Starting today - Computation error with RTX 2080 GPU

Penguin
Penguin
Joined: 8 Oct 12
Posts: 14
Credit: 371,836,414
RAC: 159,737
Topic 217173

As the title says, starting today, I began getting computation errors just as the tasks are beginning on my RTX 2080 GPU.  Primegrid, Seti, working fine.  This project was working fine until I restarted it later today.  It had been working the past week on both a 1070 and a 2080. Today it will only work on the 1070, not the 2080.

I saw similar happen with asteroids@home and gpugrid when I first got the 2080 so I set BOINC not to use the 2080 on those projects.  As of today I have had to set Einstein@home to do the same.  But, before today, never a problem.  Things ran smoothly without error.

So, what changed today?

Richie
Richie
Joined: 7 Mar 14
Posts: 656
Credit: 1,702,989,778
RAC: 0

Type of GPU data set changed.

Type of data set for those GPU tasks changed. That happens here now and then, it's normal. But RTX 2080's haven't been able to run these type of tasks successfully so far, only the other type.

Here's plenty of messages pointing out that problem:

https://einsteinathome.org/content/pascal-again-available-turing-may-be-coming-soon

https://einsteinathome.org/content/latest-data-file-fgrpb1g-gpu-tasks

Penguin
Penguin
Joined: 8 Oct 12
Posts: 14
Credit: 371,836,414
RAC: 159,737

Richie wrote:Type of data set

Richie wrote:

Type of data set for those GPU tasks changed. That happens here now and then, it's normal. But RTX 2080's haven't been able to run these type of tasks successfully so far, only the other type.
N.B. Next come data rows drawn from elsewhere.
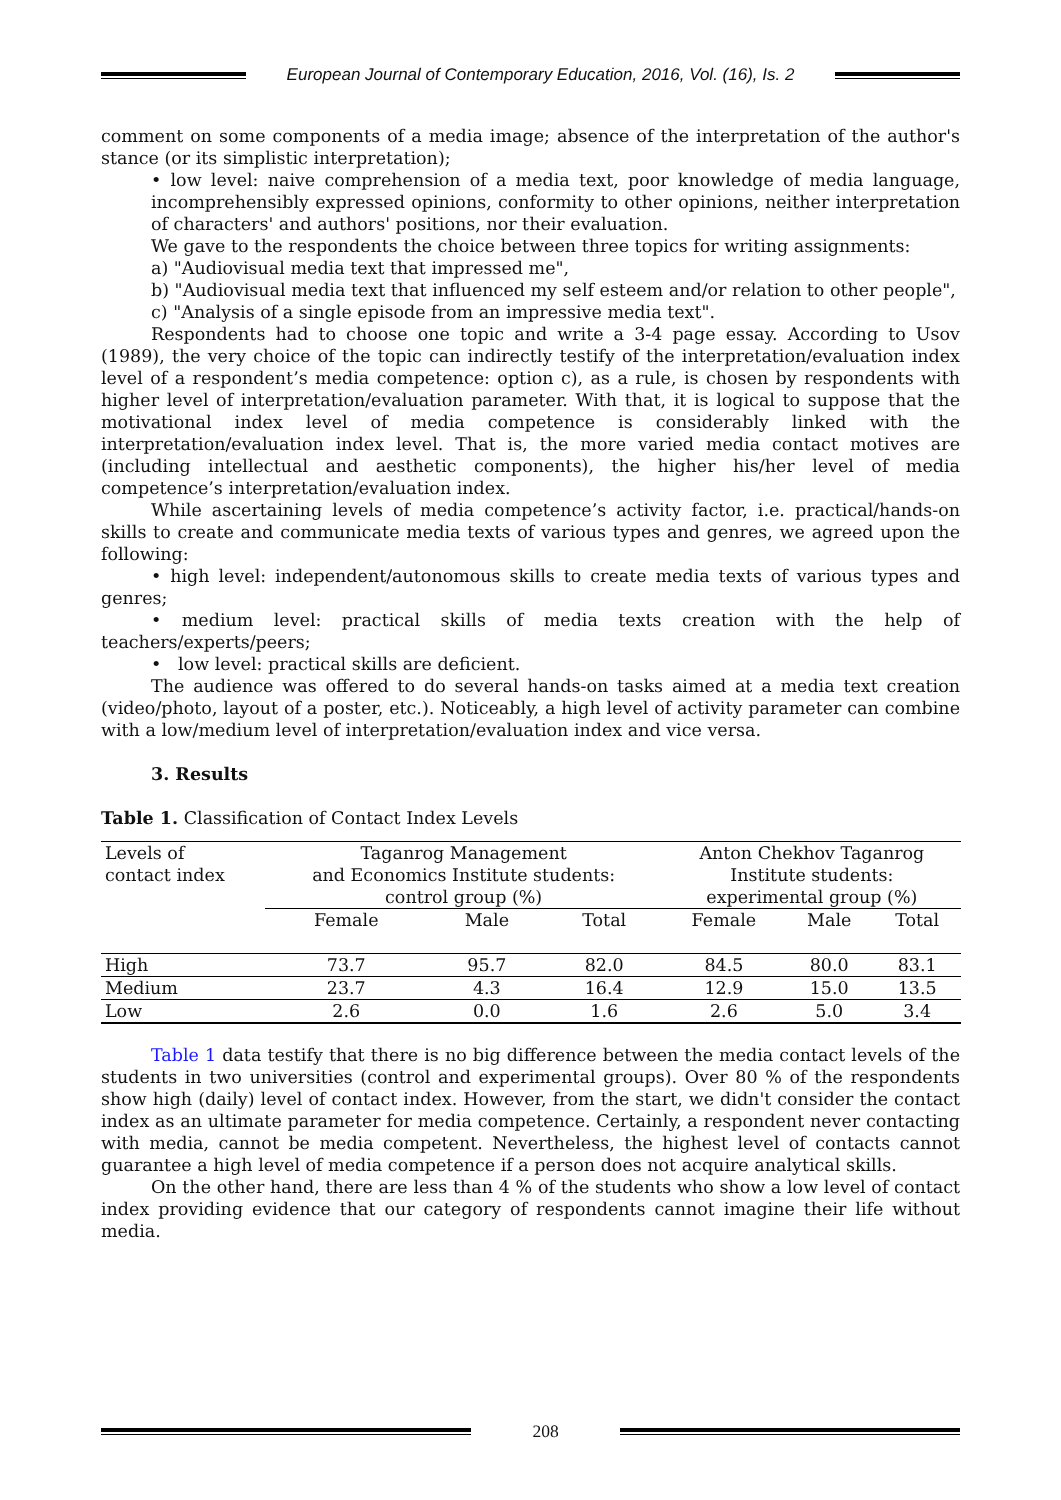European Journal of Contemporary Education, 2016, Vol. (16), Is. 2
comment on some components of a media image; absence of the interpretation of the author's stance (or its simplistic interpretation);
• low level: naive comprehension of a media text, poor knowledge of media language, incomprehensibly expressed opinions, conformity to other opinions, neither interpretation of characters' and authors' positions, nor their evaluation.
We gave to the respondents the choice between three topics for writing assignments:
a) "Audiovisual media text that impressed me",
b) "Audiovisual media text that influenced my self esteem and/or relation to other people",
c) "Analysis of a single episode from an impressive media text".
Respondents had to choose one topic and write a 3-4 page essay. According to Usov (1989), the very choice of the topic can indirectly testify of the interpretation/evaluation index level of a respondent’s media competence: option c), as a rule, is chosen by respondents with higher level of interpretation/evaluation parameter. With that, it is logical to suppose that the motivational index level of media competence is considerably linked with the interpretation/evaluation index level. That is, the more varied media contact motives are (including intellectual and aesthetic components), the higher his/her level of media competence’s interpretation/evaluation index.
While ascertaining levels of media competence’s activity factor, i.e. practical/hands-on skills to create and communicate media texts of various types and genres, we agreed upon the following:
• high level: independent/autonomous skills to create media texts of various types and genres;
• medium level: practical skills of media texts creation with the help of teachers/experts/peers;
• low level: practical skills are deficient.
The audience was offered to do several hands-on tasks aimed at a media text creation (video/photo, layout of a poster, etc.). Noticeably, a high level of activity parameter can combine with a low/medium level of interpretation/evaluation index and vice versa.
3. Results
Table 1. Classification of Contact Index Levels
| Levels of contact index | Taganrog Management and Economics Institute students: control group (%) | | | Anton Chekhov Taganrog Institute students: experimental group (%) | | |
| | Female | Male | Total | Female | Male | Total |
| High | 73.7 | 95.7 | 82.0 | 84.5 | 80.0 | 83.1 |
| Medium | 23.7 | 4.3 | 16.4 | 12.9 | 15.0 | 13.5 |
| Low | 2.6 | 0.0 | 1.6 | 2.6 | 5.0 | 3.4 |
Table 1 data testify that there is no big difference between the media contact levels of the students in two universities (control and experimental groups). Over 80 % of the respondents show high (daily) level of contact index. However, from the start, we didn't consider the contact index as an ultimate parameter for media competence. Certainly, a respondent never contacting with media, cannot be media competent. Nevertheless, the highest level of contacts cannot guarantee a high level of media competence if a person does not acquire analytical skills.
On the other hand, there are less than 4 % of the students who show a low level of contact index providing evidence that our category of respondents cannot imagine their life without media.
208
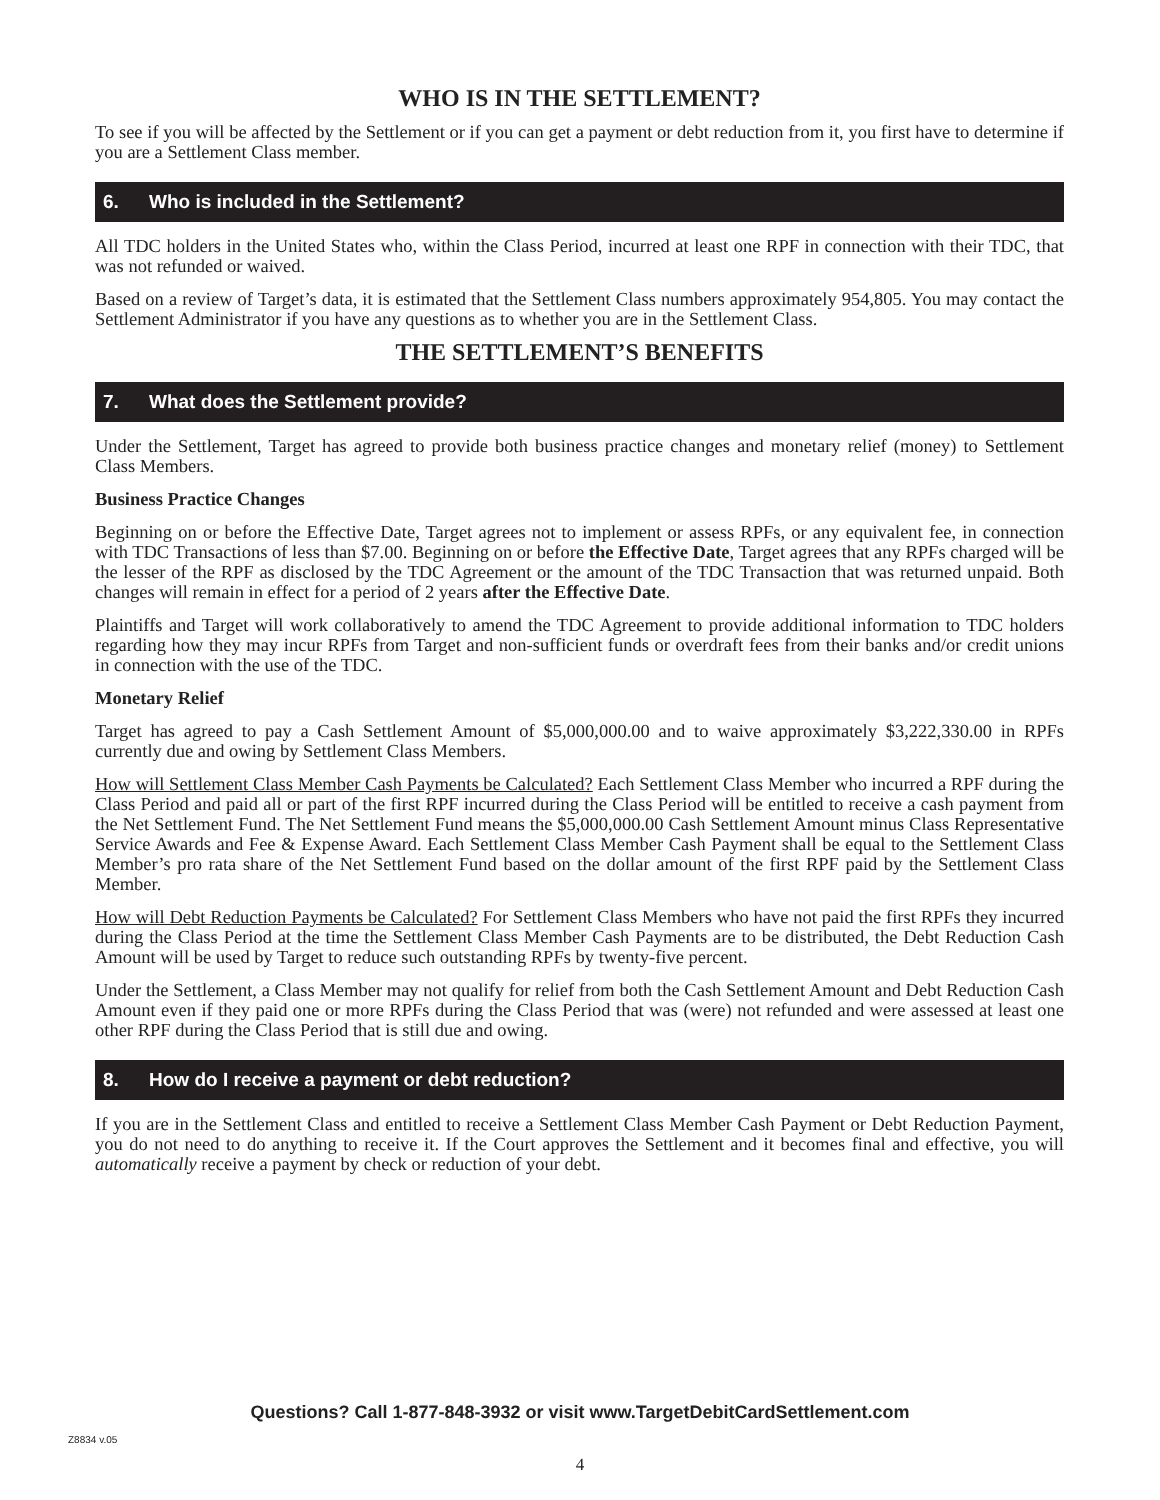WHO IS IN THE SETTLEMENT?
To see if you will be affected by the Settlement or if you can get a payment or debt reduction from it, you first have to determine if you are a Settlement Class member.
6. Who is included in the Settlement?
All TDC holders in the United States who, within the Class Period, incurred at least one RPF in connection with their TDC, that was not refunded or waived.
Based on a review of Target’s data, it is estimated that the Settlement Class numbers approximately 954,805. You may contact the Settlement Administrator if you have any questions as to whether you are in the Settlement Class.
THE SETTLEMENT’S BENEFITS
7. What does the Settlement provide?
Under the Settlement, Target has agreed to provide both business practice changes and monetary relief (money) to Settlement Class Members.
Business Practice Changes
Beginning on or before the Effective Date, Target agrees not to implement or assess RPFs, or any equivalent fee, in connection with TDC Transactions of less than $7.00. Beginning on or before the Effective Date, Target agrees that any RPFs charged will be the lesser of the RPF as disclosed by the TDC Agreement or the amount of the TDC Transaction that was returned unpaid. Both changes will remain in effect for a period of 2 years after the Effective Date.
Plaintiffs and Target will work collaboratively to amend the TDC Agreement to provide additional information to TDC holders regarding how they may incur RPFs from Target and non-sufficient funds or overdraft fees from their banks and/or credit unions in connection with the use of the TDC.
Monetary Relief
Target has agreed to pay a Cash Settlement Amount of $5,000,000.00 and to waive approximately $3,222,330.00 in RPFs currently due and owing by Settlement Class Members.
How will Settlement Class Member Cash Payments be Calculated? Each Settlement Class Member who incurred a RPF during the Class Period and paid all or part of the first RPF incurred during the Class Period will be entitled to receive a cash payment from the Net Settlement Fund. The Net Settlement Fund means the $5,000,000.00 Cash Settlement Amount minus Class Representative Service Awards and Fee & Expense Award. Each Settlement Class Member Cash Payment shall be equal to the Settlement Class Member’s pro rata share of the Net Settlement Fund based on the dollar amount of the first RPF paid by the Settlement Class Member.
How will Debt Reduction Payments be Calculated? For Settlement Class Members who have not paid the first RPFs they incurred during the Class Period at the time the Settlement Class Member Cash Payments are to be distributed, the Debt Reduction Cash Amount will be used by Target to reduce such outstanding RPFs by twenty-five percent.
Under the Settlement, a Class Member may not qualify for relief from both the Cash Settlement Amount and Debt Reduction Cash Amount even if they paid one or more RPFs during the Class Period that was (were) not refunded and were assessed at least one other RPF during the Class Period that is still due and owing.
8. How do I receive a payment or debt reduction?
If you are in the Settlement Class and entitled to receive a Settlement Class Member Cash Payment or Debt Reduction Payment, you do not need to do anything to receive it. If the Court approves the Settlement and it becomes final and effective, you will automatically receive a payment by check or reduction of your debt.
Questions? Call 1-877-848-3932 or visit www.TargetDebitCardSettlement.com
Z8834 v.05
4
Here's plenty of messages pointing out that problem:

https://einsteinathome.org/content/pascal-again-available-turing-may-be-coming-soon

https://einsteinathome.org/content/latest-data-file-fgrpb1g-gpu-tasks

 

Yes I see in the data file thread this:

 

For any volunteers that have one of the new Turing GPUs (eg RTX 2080, etc.) running under Windows, these new tasks are likely to fail immediately after crunching starts - based on past experience.  If this affects you and you haven't been aware of it previously, you may like to check out the first report at Einstein about the problem.  There is a lot of extra information in all the subsequent posts in that thread.  The cause of the problem has not been identified.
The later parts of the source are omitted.